Things to do -
#1 Retype the passage about Arthur Machen between "The foreward for" and "the Machen project.", inclusive.
#2 Please write what comes next in the passage about Arthur Machen, picking up after its final sentence rather than from the material.

Passage shown -
------
Machen was apparently a life-long devoted member of the Anglican church, despite the blasphemous overtones of "The Great God Pan". Ultimately, the story is founded on a sense of repulsion toward the unregulated self, and a belief in the civilizing process as an unqualified good, and very necessary. On the other hand, there's an obvious fascination with the more animalistic side of human nature, a deep morbidity that permeates much of Machen's work.

As it happens, "The Great God Pan" doesn't appear to be included in Penguin's collection, which is odd as it's probably his most influential work. Recently, Stephen King called it "one of the best horror stories ever written". Lovecraft said of the story "no one could begin to describe the cumulative suspense and ultimate horror with which every paragraph abounds".

The foreward for the Penguin collection is to be written by no less a personage than Guillermo del Toro, long-time Machen fan and director of Pan's Labyrinth, Hellboy, The Devil's Backbone, etc. Editor of the collection Sam Joshi admitted in his blog that it was del Toro's involvement that swayed Penguin towards green-lighting the Machen project.
------
Supplied records -
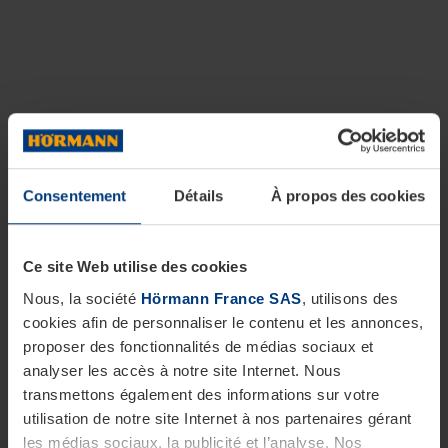
Consentement
Détails
À propos des cookies
Ce site Web utilise des cookies
Nous, la société
Hörmann France SAS
, utilisons des
cookies afin de personnaliser le contenu et les annonces,
proposer des fonctionnalités de médias sociaux et
analyser les accès à notre site Internet. Nous
transmettons également des informations sur votre
utilisation de notre site Internet à nos partenaires gérant
les médias sociaux, la publicité et l’analyse. Nos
------
Exercise answers -
#1
The foreward for the Penguin collection is to be written by no less a personage than Guillermo del Toro, long-time Machen fan and director of Pan's Labyrinth, Hellboy, The Devil's Backbone, etc. Editor of the collection Sam Joshi admitted in his blog that it was del Toro's involvement that swayed Penguin towards green-lighting the Machen project.

#2
The collection is to be called The White People and Other Stories and will include "The Inmost Light," "Novel of the Black Seal," "Novel of the White Powder," "The Red Hand," "The White People," "A Fragment of Life," "The Rose Garden," "Witchcraft," "The Bowmen," "The Soldiers' Rest," "The Great Return," "Out of the Earth," and "The Terror".

Slightly more of a leaning towards Machen's less highly-regarded later work here than in other collections, the last 5 stories being from the 1910s and 20s. "The Great God Pan" is the most notable absentee.

"The White People" is given the honour of titling the collection. This story concerns a young girl who communes with unearthly spirits in a Welsh woodland, on the site of an old shrine dating back to the Roman occupation, which still apparently retains traces of a supernatural power. The story is narrated by the young girl herself, so happenings are presented in a manner not entirely clear, however Machen seems to be once again implying some sort of sexual union between girl and... something unnameable. Yeah, he was really into that. This story was written in 1897, but not published until 1904, when it failed to garner much interest, not even replicating Pan's dubious achievement of being widely denounced. Lovecraft, though, gave this story pride of place among Machen's works, higher even than Pan (see Lovecraft's long essay "Supernatural Horror in Literature").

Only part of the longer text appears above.